**Brief A:** Print the passage of the K. W. Lee biography starting at "In 1950, he" and ending at "in West Virginia.".
**Brief B:** According to the K. W. Lee biography, what organization did Lee serve as founding president?

**Source passage:**
===============
- Born: 이경원 June 1, 1928 Kaesong, Korea, Empire of Japan
- Died: March 8, 2025 (aged 96) Sacramento, California, U.S.
- Education: West Virginia University University of Illinois
- Occupations: Investigative reporter; editor;
- Employers: Kingsport Times-News; Charleston Gazette; Sacramento Union; Koreatown Weekly; The Korea Times; ColorLines Magazine;
- Children: 3
- Website: www.kwleecenter.org

= K. W. Lee =

American journalist (1928–2025)

Kyung Won Lee (June 1, 1928 – March 8, 2025) was an American journalist who worked for mainstream daily publications in the continental United States. Lee was also the founding president of the Korean American Journalists Association.

==Early life and education==
Lee was born in 1928 in Kaesong, Korea, Empire of Japan and attended Korea University in Seoul, South Korea.

In 1950, he immigrated to the United States, where he studied journalism at West Virginia University.

After receiving a master's degree from the University of Illinois in 1955, he worked for daily newspapers such as the Kingsport Times-News in Tennessee, and the Charleston Gazette in West Virginia.

In 1960, he married Peggy Flowers of Bluefield, Virginia.

He worked for many years for the Sacramento Union in California, where he oversaw investigative reporting and an internship program.

He won awards from the National Headliners Club, the AP News Executive Council, and the Columbia University Graduate School of Journalism.
===============
**Listed records:**
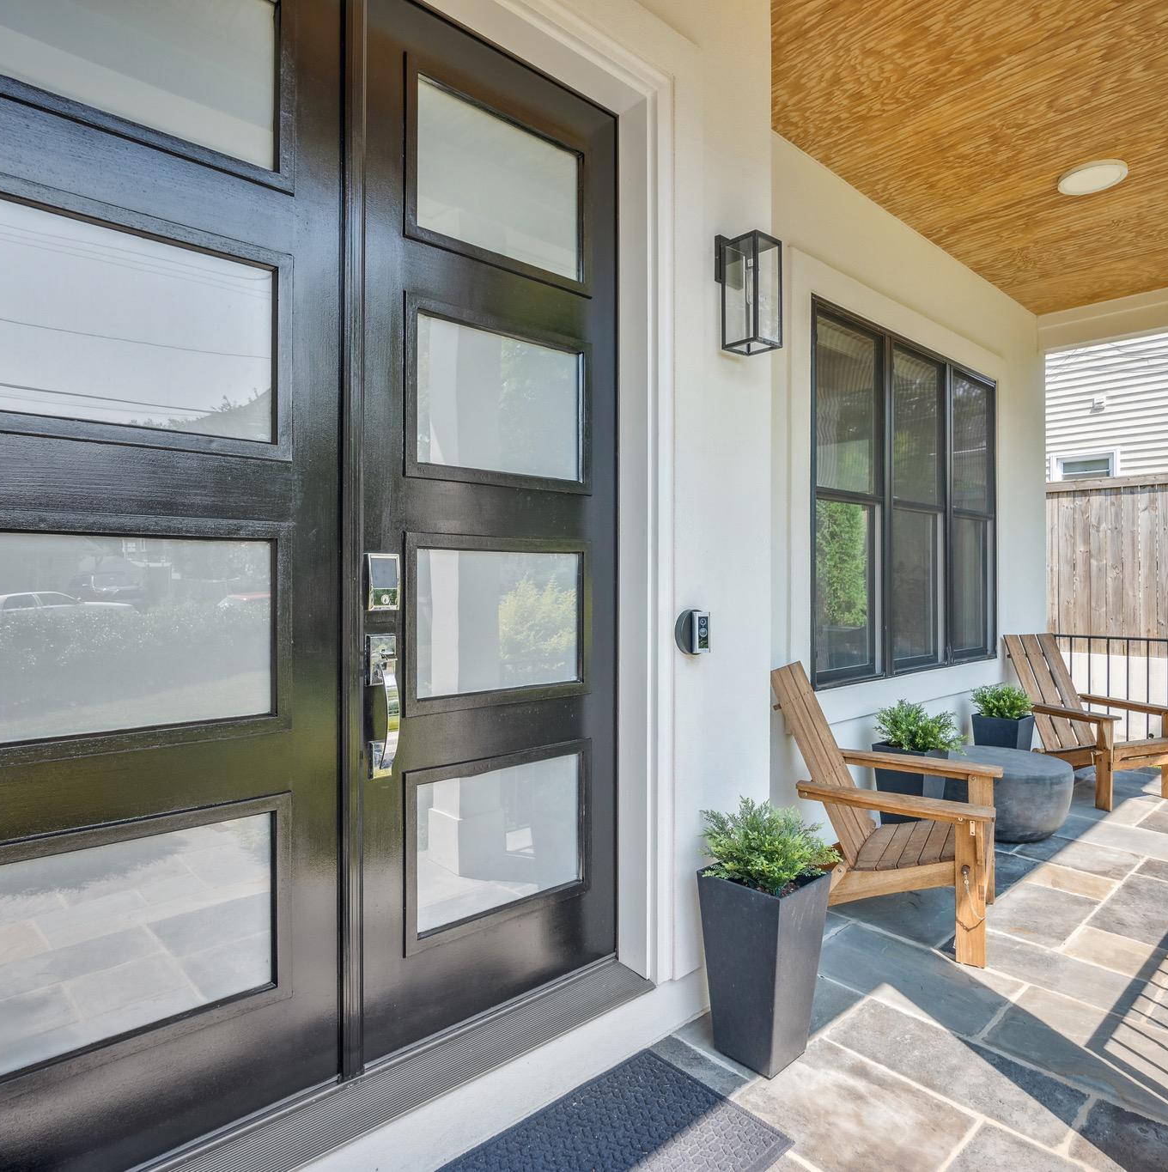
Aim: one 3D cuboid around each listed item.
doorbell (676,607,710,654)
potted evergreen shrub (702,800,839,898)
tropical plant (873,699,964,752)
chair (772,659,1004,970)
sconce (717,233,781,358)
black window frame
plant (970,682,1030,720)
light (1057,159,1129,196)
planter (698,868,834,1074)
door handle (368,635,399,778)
===============
**Result A:**
In 1950, he immigrated to the United States, where he studied journalism at West Virginia University.

After receiving a master's degree from the University of Illinois in 1955, he worked for daily newspapers such as the Kingsport Times-News in Tennessee, and the Charleston Gazette in West Virginia.

**Result B:** The Korean American Journalists Association.